Sources: Wall Street Journal, AI-Monitor

That Pezeshkian was allowed to run at all, having been previously barred by Iran’s Guardian Council, suggests the regime now sees him as a “safe bet.” Compared with ultraconservative Jalili, “[v]otes for [Pezeshkian] were not necessarily hope for the better, but fear of the worst,” a director at conflict abatement non-profit Crisis Group told the Wall Street Journal.
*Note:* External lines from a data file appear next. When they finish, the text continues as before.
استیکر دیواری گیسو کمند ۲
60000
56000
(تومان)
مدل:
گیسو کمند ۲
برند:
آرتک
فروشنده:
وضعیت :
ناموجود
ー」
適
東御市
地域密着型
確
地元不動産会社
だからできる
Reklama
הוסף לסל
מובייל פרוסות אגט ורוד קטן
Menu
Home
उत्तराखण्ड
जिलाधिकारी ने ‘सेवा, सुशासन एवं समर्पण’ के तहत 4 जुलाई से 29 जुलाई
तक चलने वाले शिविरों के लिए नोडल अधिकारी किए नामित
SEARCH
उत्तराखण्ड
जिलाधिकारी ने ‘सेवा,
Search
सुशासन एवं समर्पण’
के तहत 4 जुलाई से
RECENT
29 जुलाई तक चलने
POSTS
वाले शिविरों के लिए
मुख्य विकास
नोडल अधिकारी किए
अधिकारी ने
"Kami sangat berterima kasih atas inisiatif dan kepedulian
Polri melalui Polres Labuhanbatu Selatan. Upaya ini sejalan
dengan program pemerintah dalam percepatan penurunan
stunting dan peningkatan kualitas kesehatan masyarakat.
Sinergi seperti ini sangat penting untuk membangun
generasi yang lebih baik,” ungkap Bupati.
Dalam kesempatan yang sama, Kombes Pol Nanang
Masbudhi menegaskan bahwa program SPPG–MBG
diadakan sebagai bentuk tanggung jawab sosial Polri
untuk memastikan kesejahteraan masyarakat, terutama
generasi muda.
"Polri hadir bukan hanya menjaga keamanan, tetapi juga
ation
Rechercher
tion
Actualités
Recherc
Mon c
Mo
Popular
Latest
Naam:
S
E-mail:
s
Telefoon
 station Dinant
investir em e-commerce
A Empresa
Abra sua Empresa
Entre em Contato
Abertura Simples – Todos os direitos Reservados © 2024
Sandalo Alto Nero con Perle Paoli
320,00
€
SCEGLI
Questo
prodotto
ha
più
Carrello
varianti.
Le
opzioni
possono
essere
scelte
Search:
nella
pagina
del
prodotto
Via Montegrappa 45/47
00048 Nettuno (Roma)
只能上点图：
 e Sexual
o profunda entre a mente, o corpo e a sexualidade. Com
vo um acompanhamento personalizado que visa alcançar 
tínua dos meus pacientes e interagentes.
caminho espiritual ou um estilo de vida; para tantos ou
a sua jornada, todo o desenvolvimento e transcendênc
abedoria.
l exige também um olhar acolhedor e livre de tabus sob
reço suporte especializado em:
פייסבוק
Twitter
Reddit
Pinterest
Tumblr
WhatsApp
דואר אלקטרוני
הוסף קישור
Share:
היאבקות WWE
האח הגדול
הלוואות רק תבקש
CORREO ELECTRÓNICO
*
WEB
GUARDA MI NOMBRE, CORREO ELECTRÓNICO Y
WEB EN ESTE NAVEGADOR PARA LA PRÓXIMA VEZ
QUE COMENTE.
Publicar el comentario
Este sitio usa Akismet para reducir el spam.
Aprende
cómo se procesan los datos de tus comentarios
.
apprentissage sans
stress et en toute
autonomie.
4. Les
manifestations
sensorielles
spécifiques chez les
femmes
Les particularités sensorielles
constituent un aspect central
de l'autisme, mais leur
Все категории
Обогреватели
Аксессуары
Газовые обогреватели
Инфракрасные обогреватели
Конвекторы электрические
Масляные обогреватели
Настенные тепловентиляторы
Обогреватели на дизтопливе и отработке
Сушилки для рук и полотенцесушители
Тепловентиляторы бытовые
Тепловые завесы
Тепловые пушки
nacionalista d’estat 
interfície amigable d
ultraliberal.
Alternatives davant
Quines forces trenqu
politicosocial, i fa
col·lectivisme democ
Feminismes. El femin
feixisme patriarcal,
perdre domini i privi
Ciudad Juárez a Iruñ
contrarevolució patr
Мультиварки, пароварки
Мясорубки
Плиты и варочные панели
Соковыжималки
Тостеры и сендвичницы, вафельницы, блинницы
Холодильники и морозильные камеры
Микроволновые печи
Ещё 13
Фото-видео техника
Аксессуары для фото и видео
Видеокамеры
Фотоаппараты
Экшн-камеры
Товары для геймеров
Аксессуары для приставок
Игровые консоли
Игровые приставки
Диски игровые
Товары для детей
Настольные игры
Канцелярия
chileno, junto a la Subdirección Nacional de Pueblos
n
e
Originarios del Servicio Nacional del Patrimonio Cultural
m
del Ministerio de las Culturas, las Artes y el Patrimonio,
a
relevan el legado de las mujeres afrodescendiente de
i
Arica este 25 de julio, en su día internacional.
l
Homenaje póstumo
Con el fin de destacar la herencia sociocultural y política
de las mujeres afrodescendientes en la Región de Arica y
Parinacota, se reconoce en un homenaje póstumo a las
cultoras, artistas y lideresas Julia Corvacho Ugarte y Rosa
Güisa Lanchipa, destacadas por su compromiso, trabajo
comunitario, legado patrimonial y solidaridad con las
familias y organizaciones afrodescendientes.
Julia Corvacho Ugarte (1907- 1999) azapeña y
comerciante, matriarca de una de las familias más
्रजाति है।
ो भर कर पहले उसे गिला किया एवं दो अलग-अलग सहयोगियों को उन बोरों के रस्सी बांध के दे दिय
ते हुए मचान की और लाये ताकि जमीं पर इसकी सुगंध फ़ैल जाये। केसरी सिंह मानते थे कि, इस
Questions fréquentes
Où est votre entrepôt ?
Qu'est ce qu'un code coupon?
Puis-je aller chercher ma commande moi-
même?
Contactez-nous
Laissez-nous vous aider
By lavishing praise on the Supreme Leader Ayatollah Khamenei, and campaigning on a program of modest social reform, Pezeshkian styled himself as a welcome alternative to hardliners while toeing the regime’s line, AI-Monitor’s Tehran correspondent wrote.

Pezeshkian’s victory opens a small window of opportunity for the West

Sources: Critical Threats Project, Responsible Statecraft

It’s unclear how much leash Khamenei will give Pezeshkian to pursue new nuclear negotiations with the West, given the Supreme Leader’s support for domestic production and a call for the President-Elect to continue his predecessor Ebrahim Raisi’s policies, analysts at the US-based Critical Threats Project wrote. However, it was Iran’s former reformist president, Hassan Rouhani, who helped negotiate the 2015 nuclear deal with the US, a columnist argued in Responsible Statecraft, a publication from US think tank the Quincy Institute — Pezeshkian could do similar. In turn, the US could use his election as a means to restart the dialogue on nuclear and the region at large — conversations that a potential second Trump administration could continue, if only to score political points, he added.